Well, fuck Michael Stipe for a moment. Admittedly, there’s no easily hummable way in, but even Vic’s stark, much-loved first album Little-recorded in a day in 1988 by Stipe, all deceptively simple guitar figures that resonate like howls?gives you the lowdown and more than justifies the celebrity hosannas. Ornery and wistful, fearlessly opaque and ferociously poetic, Chesnutt’s is a sceptical world peopled with bit-part cameos and ghosts, from the grandly iconic (“Isadora Duncan”) to some half-remembered schoolkid (“Danny Carlisle”). Second album, ’91’s West Of Rome (Stipe producing, but brighter) sees him peering out of his spyglass at human frailty writ large and helpless, all pig-headedness (“Stupid Preoccupations”) and Mark Linkous-esque charm (“Soggy Tongues”). The fiercer Drunk (’93) gets blasted on words and electric guitar, dragging goofiness and mischief through medical misfortunes (“Gluefoot”) and fuck-ups (“Kick My Ass”). Is The Actor Happy? (’95) leans closest to a ‘proper-sounding’ version of Chesnutt’s straight-no-chaser ethos as philosophical acceptance (“Gravity Of The Situation”) jostles with thundering despair (“Free Of Hope”).

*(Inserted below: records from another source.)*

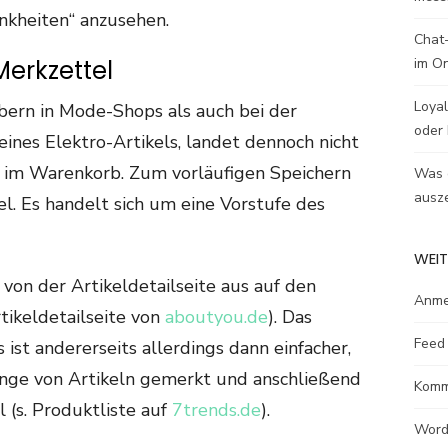
ankheiten“ anzusehen.
Chat-
im O
Merkzettel
Loyal
bern in Mode-Shops als auch bei der
oder 
eines Elektro-Artikels, landet dennoch nicht
rt im Warenkorb. Zum vorläufigen Speichern
Was e
ausze
el. Es handelt sich um eine Vorstufe des
WEIT
s von der Artikeldetailseite aus auf den
Anme
tikeldetailseite von
aboutyou.de
). Das
Feed 
ist andererseits allerdings dann einfacher,
nge von Artikeln gemerkt und anschließend
Komm
 (s. Produktliste auf
7trends.de
).
Word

Aficionados will gobble up the extras, particularly Little add-on “Elberton Fair”, West Of Rome’s heart-wringing “Flying”, Drunk’s country-bittersweet “Cutty Sark”and a sleepy take on Dylan’s “I Dreamed I Saw St Augustine”, and Is The Actor Happy?’s joyous Lambchop collaboration. More sly jokes, more bruised self-loathing, more astounding turns of phrase, and all that ramshackle, magical-in-the-quotidian grace.

It’s never too late to pretend you knew this all along.